## Description of the task:
Please copy out the entries until you have copied the line that contains "pinky pip: (196, 227)", beginning with the first line.

(Bounding boxes with keypoints)
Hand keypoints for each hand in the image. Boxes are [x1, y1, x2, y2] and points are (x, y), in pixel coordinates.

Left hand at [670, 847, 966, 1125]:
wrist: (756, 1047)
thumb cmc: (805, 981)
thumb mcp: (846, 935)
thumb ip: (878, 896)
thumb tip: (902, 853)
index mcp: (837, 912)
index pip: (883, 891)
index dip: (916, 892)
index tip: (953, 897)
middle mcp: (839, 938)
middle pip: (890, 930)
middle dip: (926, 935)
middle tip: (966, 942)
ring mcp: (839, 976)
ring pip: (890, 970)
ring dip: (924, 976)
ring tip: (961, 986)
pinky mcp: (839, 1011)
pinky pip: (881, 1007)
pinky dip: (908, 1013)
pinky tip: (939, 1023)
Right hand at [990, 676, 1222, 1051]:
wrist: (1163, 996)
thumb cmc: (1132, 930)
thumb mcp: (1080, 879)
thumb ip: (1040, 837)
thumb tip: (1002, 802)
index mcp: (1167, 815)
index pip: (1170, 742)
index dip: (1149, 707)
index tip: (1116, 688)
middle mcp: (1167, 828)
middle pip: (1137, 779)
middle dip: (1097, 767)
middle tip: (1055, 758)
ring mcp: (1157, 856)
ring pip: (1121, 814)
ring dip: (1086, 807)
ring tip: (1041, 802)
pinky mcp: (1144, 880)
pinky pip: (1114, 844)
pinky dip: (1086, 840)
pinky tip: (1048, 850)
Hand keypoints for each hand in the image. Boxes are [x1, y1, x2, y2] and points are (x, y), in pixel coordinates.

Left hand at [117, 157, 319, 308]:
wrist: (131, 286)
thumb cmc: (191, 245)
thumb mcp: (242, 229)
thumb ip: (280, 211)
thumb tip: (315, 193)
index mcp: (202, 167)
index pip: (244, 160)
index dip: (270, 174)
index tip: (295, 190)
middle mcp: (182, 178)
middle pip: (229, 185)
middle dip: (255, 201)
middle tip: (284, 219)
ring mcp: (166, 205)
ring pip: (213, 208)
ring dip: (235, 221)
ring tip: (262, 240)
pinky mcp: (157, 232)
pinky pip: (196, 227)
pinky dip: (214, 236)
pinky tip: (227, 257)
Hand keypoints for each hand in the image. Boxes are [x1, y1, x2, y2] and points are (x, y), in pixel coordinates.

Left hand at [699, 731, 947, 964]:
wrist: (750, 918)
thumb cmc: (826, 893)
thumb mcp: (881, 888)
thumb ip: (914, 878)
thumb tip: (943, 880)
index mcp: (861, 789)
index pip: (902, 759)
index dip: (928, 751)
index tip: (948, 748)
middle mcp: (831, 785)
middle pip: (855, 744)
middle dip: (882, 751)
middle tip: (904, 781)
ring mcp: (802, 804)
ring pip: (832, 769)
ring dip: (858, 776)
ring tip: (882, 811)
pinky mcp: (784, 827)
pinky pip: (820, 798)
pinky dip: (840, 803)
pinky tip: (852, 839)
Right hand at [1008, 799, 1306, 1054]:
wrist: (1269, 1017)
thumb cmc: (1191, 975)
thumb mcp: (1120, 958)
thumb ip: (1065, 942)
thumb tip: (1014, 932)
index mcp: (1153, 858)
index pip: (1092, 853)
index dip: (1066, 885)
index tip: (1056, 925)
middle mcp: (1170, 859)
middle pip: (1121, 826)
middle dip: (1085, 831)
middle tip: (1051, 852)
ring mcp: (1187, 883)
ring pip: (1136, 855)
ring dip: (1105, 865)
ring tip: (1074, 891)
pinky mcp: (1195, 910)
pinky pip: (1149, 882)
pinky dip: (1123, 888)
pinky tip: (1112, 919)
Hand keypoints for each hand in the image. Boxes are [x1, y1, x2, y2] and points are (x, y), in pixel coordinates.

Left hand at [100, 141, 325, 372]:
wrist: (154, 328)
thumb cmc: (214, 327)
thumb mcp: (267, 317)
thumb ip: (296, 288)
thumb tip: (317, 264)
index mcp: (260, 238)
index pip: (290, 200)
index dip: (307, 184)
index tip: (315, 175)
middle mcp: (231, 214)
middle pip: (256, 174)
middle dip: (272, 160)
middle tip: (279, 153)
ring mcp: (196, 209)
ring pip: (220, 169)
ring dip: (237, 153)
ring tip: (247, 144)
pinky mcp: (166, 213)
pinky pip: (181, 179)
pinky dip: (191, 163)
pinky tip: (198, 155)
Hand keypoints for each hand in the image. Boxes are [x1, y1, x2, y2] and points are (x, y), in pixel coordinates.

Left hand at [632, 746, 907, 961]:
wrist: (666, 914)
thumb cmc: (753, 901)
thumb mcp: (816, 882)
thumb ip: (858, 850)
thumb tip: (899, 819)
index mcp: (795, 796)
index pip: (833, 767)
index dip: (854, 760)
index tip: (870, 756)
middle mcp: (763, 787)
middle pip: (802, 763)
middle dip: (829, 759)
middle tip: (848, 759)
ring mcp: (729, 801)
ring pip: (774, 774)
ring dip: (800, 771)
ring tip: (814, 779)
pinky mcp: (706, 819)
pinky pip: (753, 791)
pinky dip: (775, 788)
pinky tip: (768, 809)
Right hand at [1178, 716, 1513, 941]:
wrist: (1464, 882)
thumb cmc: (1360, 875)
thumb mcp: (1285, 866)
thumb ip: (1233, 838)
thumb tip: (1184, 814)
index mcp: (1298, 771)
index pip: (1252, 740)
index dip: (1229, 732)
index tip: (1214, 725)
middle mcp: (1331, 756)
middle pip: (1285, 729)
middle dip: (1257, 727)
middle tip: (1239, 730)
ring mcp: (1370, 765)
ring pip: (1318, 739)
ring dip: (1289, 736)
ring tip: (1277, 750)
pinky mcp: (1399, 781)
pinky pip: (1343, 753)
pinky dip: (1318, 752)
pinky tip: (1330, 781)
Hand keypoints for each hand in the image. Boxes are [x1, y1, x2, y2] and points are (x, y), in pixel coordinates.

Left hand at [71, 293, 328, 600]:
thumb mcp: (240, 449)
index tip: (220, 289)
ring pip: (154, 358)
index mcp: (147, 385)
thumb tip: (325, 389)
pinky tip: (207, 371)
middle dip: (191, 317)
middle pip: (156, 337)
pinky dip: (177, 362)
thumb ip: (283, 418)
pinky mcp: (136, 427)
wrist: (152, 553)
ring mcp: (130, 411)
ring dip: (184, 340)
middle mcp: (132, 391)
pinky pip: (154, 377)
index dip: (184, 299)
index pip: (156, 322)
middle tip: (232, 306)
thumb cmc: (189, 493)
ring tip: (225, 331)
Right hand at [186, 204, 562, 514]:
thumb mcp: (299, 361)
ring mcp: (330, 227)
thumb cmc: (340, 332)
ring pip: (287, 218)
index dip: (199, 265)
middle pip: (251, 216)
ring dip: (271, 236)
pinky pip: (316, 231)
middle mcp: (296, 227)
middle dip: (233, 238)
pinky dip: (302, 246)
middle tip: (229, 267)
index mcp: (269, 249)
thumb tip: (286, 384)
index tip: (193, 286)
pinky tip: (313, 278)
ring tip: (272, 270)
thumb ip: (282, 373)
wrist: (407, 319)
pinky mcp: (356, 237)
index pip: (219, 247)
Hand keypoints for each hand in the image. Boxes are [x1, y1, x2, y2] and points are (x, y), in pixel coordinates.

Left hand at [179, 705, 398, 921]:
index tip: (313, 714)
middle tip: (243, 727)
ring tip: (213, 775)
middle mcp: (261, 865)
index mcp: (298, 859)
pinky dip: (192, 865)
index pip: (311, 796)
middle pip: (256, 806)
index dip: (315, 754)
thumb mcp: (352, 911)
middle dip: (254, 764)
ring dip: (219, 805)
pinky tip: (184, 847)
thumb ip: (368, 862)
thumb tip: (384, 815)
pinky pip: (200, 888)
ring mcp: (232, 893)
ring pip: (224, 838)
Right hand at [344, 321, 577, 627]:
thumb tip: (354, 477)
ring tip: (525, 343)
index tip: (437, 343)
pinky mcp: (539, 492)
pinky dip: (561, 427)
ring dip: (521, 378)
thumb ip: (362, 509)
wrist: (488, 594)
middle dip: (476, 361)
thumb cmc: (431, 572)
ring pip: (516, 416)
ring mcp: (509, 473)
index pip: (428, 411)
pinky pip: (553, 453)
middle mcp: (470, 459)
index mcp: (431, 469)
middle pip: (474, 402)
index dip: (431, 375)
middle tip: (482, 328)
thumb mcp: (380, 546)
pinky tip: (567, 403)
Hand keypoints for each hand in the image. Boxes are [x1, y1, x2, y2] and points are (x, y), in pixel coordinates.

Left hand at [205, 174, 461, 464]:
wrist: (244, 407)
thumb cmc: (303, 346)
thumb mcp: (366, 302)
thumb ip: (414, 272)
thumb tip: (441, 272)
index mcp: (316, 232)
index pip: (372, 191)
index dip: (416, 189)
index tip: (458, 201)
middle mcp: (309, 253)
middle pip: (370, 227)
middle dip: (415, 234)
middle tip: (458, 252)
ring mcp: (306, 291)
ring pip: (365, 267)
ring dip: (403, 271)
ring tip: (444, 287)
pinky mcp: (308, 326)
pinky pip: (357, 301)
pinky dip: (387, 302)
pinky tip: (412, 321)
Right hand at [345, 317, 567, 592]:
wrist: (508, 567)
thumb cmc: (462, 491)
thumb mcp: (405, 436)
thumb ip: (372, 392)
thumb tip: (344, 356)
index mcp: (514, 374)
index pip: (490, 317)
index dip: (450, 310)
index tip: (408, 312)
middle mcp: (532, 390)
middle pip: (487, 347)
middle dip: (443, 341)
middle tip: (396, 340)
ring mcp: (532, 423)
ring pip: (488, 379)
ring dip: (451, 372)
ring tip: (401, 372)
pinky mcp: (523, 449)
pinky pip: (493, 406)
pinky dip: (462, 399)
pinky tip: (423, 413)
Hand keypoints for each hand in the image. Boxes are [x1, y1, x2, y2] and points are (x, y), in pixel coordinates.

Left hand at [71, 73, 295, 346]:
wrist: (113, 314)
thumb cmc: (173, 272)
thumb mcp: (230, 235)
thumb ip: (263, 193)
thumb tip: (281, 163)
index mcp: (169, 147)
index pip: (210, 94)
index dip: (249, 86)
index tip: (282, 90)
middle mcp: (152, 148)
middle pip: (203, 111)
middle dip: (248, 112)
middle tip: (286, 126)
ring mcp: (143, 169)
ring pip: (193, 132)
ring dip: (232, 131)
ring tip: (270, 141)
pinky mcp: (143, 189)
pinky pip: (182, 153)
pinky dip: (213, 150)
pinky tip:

## Written answer:
Hand keypoints for each hand in the image. Boxes are [x1, y1, x2, y2] and points are (x, y), in pixel coordinates.

Left hand at [670, 847, 966, 1125]:
wrist: (756, 1047)
thumb cmc: (805, 981)
thumb mcp: (846, 935)
thumb ip: (878, 896)
thumb tip: (902, 853)
index mcp: (837, 912)
index pip: (883, 891)
index dip: (916, 892)
index tip: (953, 897)
middle mcp: (839, 938)
middle pip: (890, 930)
middle dip: (926, 935)
middle tip: (966, 942)
ring mcp: (839, 976)
ring pip: (890, 970)
ring dip: (924, 976)
ring tip: (961, 986)
pinky mcp: (839, 1011)
pinky pip: (881, 1007)
pinky dip: (908, 1013)
pinky tip: (939, 1023)
Right hand at [990, 676, 1222, 1051]:
wrist: (1163, 996)
thumb cmc: (1132, 930)
thumb mcp: (1080, 879)
thumb ip: (1040, 837)
thumb tip: (1002, 802)
index mcp: (1167, 815)
index pip: (1170, 742)
index dip: (1149, 707)
index tip: (1116, 688)
middle mcp: (1167, 828)
middle pip: (1137, 779)
middle dip: (1097, 767)
middle tip: (1055, 758)
ring mcp: (1157, 856)
ring pip: (1121, 814)
ring dip: (1086, 807)
ring tip: (1041, 802)
pinky mcp: (1144, 880)
pinky pip: (1114, 844)
pinky dip: (1086, 840)
pinky tip: (1048, 850)
Hand keypoints for each hand in the image. Boxes are [x1, y1, x2, y2] and points are (x, y), in pixel coordinates.

Left hand at [117, 157, 319, 308]:
wrist: (131, 286)
thumb cmc: (191, 245)
thumb mcp: (242, 229)
thumb ip: (280, 211)
thumb tip: (315, 193)
index mcp: (202, 167)
index pip: (244, 160)
index dip: (270, 174)
index tip: (295, 190)
middle mcp: (182, 178)
middle pip: (229, 185)
middle dip: (255, 201)
middle tip: (284, 219)
ring mcp: (166, 205)
ring pip: (213, 208)
ring dip: (235, 221)
ring tip: (262, 240)
pinky mcp: (157, 232)
pinky pip: (196, 227)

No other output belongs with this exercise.